In Massachusetts, the amount of child support a judge orders is generally based on the parents’ income. However, the Child Support Guidelines provide that if the court determines either parent is earning less than he or she could through reasonable effort, the court should consider that parent’s potential earning capacity rather than his or her actual income when making the child support order. This is known as attributing income. If a courtattributes incometo a parent,then the amount of child support is based on the attributed income, even if the parent’s actual income that is much less or nothing at all.
For three years, the Husband in Miles v. Beusch made around $600,000 annually. He was then unemployed for twenty-one months. Following another job and subsequent layoff, the Husband accepted a senior equity analyst position, but at much lower salary. Shortly before the end of trial, the Husband was laid off from that position as well.

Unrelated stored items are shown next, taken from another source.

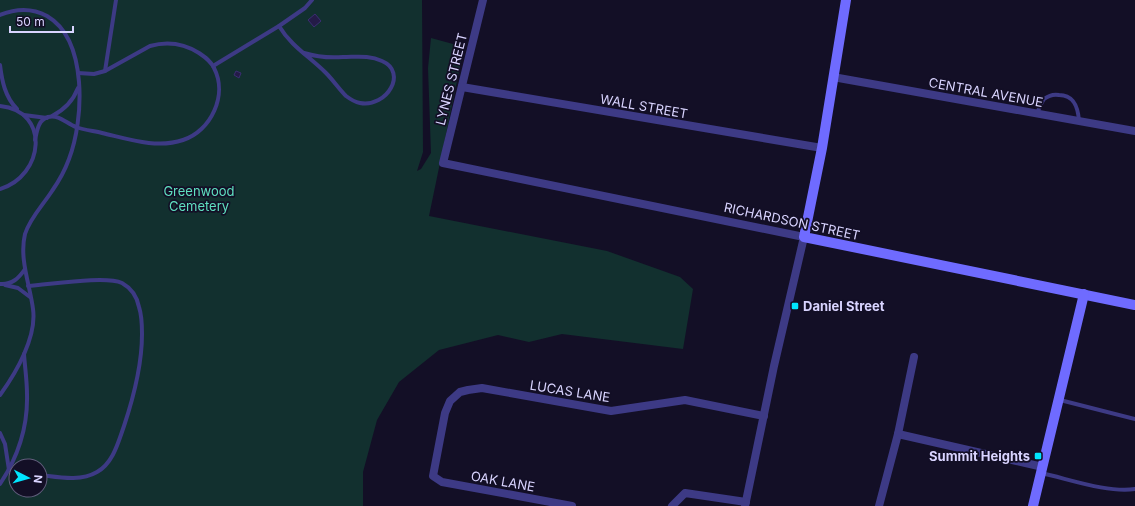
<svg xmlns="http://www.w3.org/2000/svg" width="1135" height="506" font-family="Inter,sans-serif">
<rect width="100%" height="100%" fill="#130f26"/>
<path fill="#12302f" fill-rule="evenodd" d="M 0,0 L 422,0 L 423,152 L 417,171 L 421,169 L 431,153 L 428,68 L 431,38 L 464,47 L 429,216 L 607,251 L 680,277 L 693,289 L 683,349 L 562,334 L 529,342 L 498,335 L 439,350 L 399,382 L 377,420 L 363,472 L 363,506 L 0,506 ZM 16,466 L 40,466 L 40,490 L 16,490 Z"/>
<g fill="#241b47" stroke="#3b2d73">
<polygon points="315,14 321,21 314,27 308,20"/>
<polygon points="236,71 241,73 239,78 234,75"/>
</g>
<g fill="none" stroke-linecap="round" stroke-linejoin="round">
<g stroke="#3d3a85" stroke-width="4">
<path d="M 0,15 C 15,9 32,8 47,16 C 88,40 84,120 69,159 C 65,170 59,181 52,191 C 43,205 30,218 25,234 C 19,259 30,285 33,309 C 37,337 16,373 0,395"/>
<path d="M 279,26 C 291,46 310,57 326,73 C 333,80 339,89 346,96 C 350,99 355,102 360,103 C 387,108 408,72 382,61 C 369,55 357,57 343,57 C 330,58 317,57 304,53"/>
<path d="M 0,65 C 2,81 5,97 17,109"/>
<polyline points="213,66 279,26 305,8 312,0"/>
<polyline points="105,71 116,0"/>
<path d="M 0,106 C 51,111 44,176 0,189"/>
<path d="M 1037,113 C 1039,109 1041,103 1044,99 C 1048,96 1054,94 1059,95 C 1074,95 1078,107 1079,121"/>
<polyline points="24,115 47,118"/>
<path d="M 52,116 C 64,110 73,101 78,88"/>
<path d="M 35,140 C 37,131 38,120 48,117 C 59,114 67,124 76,127 C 84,130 94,131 102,133 C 128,139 157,149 183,140 C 211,131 228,95 214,68 C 211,61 205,57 199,53 C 183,43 168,41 150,46 L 105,71 L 94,74 L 78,73"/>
<path d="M 0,284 C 12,285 19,278 25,269"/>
<polyline points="5,285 18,288 30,297"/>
<path d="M 28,286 C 48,285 105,275 122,283 C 131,288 137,297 139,307 C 142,316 142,325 142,334 C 142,366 134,396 124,426 C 118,443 113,463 97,472 C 80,482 58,477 40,475"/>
<polyline points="1060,400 1135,419"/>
<polyline points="0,433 5,444 9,470 16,471"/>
<path d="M 1041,473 C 1069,479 1107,493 1135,489"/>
<path d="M 0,484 C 18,457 28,427 27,394 C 27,381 25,368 24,354"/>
</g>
<g stroke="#3d3a85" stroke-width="8">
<polyline points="483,0 443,163 804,237 774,366 745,506"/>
<polyline points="833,77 1135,131"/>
<polyline points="462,87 822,148"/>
<polyline points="898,434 1043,467"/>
<polyline points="572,506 442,482 433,476 445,413 450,401 460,392 468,390 482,388 611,411 685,400 764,416"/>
<polyline points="672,506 685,493 746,502"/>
<polyline points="879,506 898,434 914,357"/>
</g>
<g stroke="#6f6bff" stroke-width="10">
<polyline points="846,0 822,148 804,237 1135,305"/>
<polyline points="1033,506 1084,294"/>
</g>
</g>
<g fill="#00e5ff" stroke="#130f26" stroke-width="1.5">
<rect x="791" y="302" width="8" height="8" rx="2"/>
<rect x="1034" y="452" width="8" height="8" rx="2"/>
</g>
<g text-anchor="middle" stroke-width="3.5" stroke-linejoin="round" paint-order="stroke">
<g font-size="13" fill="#d9d4ff" stroke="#130f26">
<text transform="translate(451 79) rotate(-76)" y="5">LYNES STREET</text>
<text transform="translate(986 92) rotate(10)" y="5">CENTRAL AVENUE</text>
<text transform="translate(644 106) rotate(10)" y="5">WALL STREET</text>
<text transform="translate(792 221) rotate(12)" y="5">RICHARDSON STREET</text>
<text transform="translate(570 391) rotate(9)" y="5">LUCAS LANE</text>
<text transform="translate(503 481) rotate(10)" y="5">OAK LANE</text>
</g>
<g font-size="13" fill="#5fe0c0" stroke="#130f26">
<text x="199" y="196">Greenwood<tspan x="199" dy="15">Cemetery</tspan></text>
</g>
<g font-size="13" font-weight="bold" fill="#d9d4ff" stroke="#130f26" text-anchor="start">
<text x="803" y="311">Daniel Street</text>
<text x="1030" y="461" text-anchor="end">Summit Heights</text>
</g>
</g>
<g transform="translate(28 478) rotate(96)"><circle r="19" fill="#130f26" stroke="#625e7d"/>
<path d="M0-3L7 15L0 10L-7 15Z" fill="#00e5ff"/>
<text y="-6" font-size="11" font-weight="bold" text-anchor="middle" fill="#d9d4ff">N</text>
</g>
<path d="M10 26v6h63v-6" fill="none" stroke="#d9d4ff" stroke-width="2"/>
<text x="16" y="26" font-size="12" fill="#d9d4ff" stroke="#130f26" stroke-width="3" paint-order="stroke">50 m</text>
</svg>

The trial judge found that the Husband had not made reasonable efforts to earn an income commensurate with his education, skills, employment history and prior earning level. The judge determined that the Husband was capable of earning $400,000 annually. However, the judge also considered the Husband’s recent layoff and his prolonged period of unemployment during the marriage. Ultimately, the judge attributed an annual income of $250,000 to the Husband. The Husband appealed.
In its decision, the Appeals Court stated that before a judge attributes incometo a party, the judge must consider all relevant factors, including the education, training, employment history of the party, and, importantly, the availability of the employment at the attributed income level.
At trial, the Wife’s vocational expert testified that the husband was a “stellar candidate” for a director-level equity analyst position with a yearly salary range between $400,000 and $750,000. However, the expert also testified that type of upper-level position was somewhat rare, that there were no open positions at the time of the trial, and that he was unable to predict when such a position may become open. There was no evidence of appropriate positions available with annual salaries at the attributed income of $250,000, or that the Husband had a meaningful opportunity to conduct a job search before the close of evidence.
The Appeals Court found that the evidence at trial did not adequately demonstrate that there was available employment at the attributed income level and remanded the case to the lower court for further findings as to whether the Husband exercised reasonable efforts since his layoff to secure employment commensurate with his education, training, and work history.